* [Task] Rewrite the items from the very first line down through the line containing "le rang qui", swapping "Сравнить" for "Сопоставить" and keeping everything else the same.

Saved entries
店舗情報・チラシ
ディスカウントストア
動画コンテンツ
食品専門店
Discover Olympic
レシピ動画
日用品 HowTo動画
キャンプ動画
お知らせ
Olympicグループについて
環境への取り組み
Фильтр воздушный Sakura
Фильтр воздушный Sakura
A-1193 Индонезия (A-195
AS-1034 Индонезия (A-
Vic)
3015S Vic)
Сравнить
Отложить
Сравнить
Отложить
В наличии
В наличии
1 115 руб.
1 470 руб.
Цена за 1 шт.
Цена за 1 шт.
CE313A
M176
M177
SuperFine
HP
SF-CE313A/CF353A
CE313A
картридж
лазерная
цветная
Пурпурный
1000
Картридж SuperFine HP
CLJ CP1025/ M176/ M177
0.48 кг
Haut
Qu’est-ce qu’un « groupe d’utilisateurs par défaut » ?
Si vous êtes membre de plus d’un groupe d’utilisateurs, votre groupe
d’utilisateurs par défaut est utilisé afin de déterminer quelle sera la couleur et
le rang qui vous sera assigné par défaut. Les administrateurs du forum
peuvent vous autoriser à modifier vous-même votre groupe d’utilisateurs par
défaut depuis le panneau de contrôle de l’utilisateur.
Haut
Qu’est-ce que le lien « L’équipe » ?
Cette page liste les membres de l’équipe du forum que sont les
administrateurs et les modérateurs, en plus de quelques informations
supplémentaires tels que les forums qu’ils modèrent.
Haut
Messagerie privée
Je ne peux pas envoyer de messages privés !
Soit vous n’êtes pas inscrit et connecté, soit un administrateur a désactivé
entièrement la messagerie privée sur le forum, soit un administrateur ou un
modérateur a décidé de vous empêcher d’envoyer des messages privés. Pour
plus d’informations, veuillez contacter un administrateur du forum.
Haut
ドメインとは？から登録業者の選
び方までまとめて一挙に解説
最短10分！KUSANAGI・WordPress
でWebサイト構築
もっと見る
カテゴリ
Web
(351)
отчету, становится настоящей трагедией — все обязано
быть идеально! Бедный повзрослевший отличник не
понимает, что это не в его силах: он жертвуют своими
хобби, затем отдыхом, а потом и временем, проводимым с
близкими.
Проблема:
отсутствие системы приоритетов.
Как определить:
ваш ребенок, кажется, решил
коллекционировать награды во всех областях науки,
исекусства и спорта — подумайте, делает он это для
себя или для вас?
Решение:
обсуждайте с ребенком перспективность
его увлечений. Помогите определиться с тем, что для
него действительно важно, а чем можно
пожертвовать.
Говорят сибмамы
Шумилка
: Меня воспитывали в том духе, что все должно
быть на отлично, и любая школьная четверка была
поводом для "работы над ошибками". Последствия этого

* [Result for this task]
店舗情報・チラシ
ディスカウントストア
動画コンテンツ
食品専門店
Discover Olympic
レシピ動画
日用品 HowTo動画
キャンプ動画
お知らせ
Olympicグループについて
環境への取り組み
Фильтр воздушный Sakura
Фильтр воздушный Sakura
A-1193 Индонезия (A-195
AS-1034 Индонезия (A-
Vic)
3015S Vic)
Сопоставить
Отложить
Сопоставить
Отложить
В наличии
В наличии
1 115 руб.
1 470 руб.
Цена за 1 шт.
Цена за 1 шт.
CE313A
M176
M177
SuperFine
HP
SF-CE313A/CF353A
CE313A
картридж
лазерная
цветная
Пурпурный
1000
Картридж SuperFine HP
CLJ CP1025/ M176/ M177
0.48 кг
Haut
Qu’est-ce qu’un « groupe d’utilisateurs par défaut » ?
Si vous êtes membre de plus d’un groupe d’utilisateurs, votre groupe
d’utilisateurs par défaut est utilisé afin de déterminer quelle sera la couleur et
le rang qui vous sera assigné par défaut. Les administrateurs du forum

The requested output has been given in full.